Technical information
- ERP: 45.6 watts (analog) 100 watts (new transmitter operating power)
- Transmitter coordinates: 18°39′14″N 99°11′37″W﻿ / ﻿18.65389°N 99.19361°W

Links
- Website: canal22morelos.com.mx

= XHMZE-TDT =

XHMZE-TV is a television station in Zacatepec, Morelos. Broadcasting on virtual channel 22 (physical channel 21) from a transmitter located in the city proper, Canal 22 is owned by the municipality of Zacatepec.

==History==
On February 15, 1999, the Secretariat of Communications and Transportation awarded a permit for a non-commercial television station on channel 22 to the municipality. It was the first time a municipality had received a permit for a television station in Mexico and Latin America, and it also represented the second local public television station in the state of Morelos, after XHCMO-TV in Cuernavaca. The station had previously operated unlicensed on channel 17.

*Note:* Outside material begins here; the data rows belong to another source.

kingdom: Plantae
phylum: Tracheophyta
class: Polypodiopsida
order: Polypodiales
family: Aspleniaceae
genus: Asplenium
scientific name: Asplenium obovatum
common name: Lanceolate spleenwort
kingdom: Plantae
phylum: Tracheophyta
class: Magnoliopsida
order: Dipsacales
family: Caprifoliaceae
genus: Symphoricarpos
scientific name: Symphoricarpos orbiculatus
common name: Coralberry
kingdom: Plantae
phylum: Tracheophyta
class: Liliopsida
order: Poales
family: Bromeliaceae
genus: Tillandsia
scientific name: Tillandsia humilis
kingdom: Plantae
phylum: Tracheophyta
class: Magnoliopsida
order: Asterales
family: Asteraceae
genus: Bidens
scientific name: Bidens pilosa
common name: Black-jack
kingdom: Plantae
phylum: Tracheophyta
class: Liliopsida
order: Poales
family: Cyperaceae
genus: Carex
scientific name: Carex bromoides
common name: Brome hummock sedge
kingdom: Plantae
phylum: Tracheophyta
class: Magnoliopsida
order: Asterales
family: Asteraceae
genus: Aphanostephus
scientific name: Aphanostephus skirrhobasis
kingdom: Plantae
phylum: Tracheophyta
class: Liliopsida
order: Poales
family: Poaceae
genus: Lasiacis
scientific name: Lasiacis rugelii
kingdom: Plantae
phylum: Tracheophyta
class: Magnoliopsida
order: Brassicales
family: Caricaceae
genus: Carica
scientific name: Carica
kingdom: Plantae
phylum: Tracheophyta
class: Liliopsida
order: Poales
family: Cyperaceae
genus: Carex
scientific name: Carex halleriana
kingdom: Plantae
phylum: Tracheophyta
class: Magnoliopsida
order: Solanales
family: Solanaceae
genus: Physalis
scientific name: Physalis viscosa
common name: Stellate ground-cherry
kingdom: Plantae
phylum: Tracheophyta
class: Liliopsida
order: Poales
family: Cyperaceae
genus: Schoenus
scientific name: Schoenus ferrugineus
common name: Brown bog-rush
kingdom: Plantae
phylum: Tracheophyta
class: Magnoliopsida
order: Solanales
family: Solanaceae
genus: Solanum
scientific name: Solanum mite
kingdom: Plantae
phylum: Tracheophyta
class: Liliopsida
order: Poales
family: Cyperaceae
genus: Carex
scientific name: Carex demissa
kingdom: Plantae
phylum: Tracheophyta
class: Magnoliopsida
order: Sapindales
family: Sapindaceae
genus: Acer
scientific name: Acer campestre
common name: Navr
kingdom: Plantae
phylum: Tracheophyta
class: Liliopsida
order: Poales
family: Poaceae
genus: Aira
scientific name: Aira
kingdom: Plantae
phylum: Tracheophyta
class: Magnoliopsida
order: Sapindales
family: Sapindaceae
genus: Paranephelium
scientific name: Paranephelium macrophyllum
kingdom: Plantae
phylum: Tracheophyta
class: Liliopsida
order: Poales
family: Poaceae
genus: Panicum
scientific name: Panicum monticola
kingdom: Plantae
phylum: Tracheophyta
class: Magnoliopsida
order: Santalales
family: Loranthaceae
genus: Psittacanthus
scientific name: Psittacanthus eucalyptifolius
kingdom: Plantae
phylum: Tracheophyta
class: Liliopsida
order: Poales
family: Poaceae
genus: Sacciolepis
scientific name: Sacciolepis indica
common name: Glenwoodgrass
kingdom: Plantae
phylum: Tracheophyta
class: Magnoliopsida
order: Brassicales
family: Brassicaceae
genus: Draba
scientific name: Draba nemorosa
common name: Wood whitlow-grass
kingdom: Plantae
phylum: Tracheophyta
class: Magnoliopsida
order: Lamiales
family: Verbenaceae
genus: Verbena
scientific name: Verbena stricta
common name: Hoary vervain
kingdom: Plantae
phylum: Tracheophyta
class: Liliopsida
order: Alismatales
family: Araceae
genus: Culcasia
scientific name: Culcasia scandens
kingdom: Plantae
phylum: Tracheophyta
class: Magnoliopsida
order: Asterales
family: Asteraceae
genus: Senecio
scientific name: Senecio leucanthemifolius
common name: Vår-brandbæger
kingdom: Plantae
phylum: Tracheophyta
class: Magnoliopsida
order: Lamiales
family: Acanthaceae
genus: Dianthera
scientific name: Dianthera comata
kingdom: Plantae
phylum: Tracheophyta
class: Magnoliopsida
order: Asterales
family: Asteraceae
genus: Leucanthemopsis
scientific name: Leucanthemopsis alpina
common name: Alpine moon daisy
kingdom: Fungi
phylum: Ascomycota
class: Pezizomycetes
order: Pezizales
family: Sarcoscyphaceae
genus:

In 2011, the town council of Zacatepec authorized an outsourcing agreement under which the operations of channel 22 would be undertaken by a private venture, the Society for the Economic Development and Promotion of Investment in Municipalities (abbreviated as DEFIMEX). However, a change in municipal administration occurred in January 2013, and the new government immediately set out to cancel the agreement and retake control of the station, responding to concerns that a public resource should not be operated privately. In March 2013, the municipality bought a new transmitter for the station, as the old one had burned. However, legal action by DEFIMEX to the tune of millions of US dollars, as well as the discoveries that the station had been illegally tapping into CFE power facilities and that the structure had several deficiencies, had kept the station off the air.

XHMZE made a brief return on February 2, 2015 with a local news program, but the transmitter failed again. The station also confronts issues related to the recognition of the current municipal administration, as well as with the digital television transition and the associated applications and technical changes.

In mid-2015, XHMZE began broadcasting in digital on physical channel 21, with a formal launch on December 15. and it began branding as "Canal 22 Morelos" with a logo very similar to that of the national Canal 22, which is unrelated. XHMZE also carries XHCMO programming, which marks the first time that the state-owned cultural channel has been available in southern Morelos.

XHMZE is available on cable and satellite across the state of Morelos.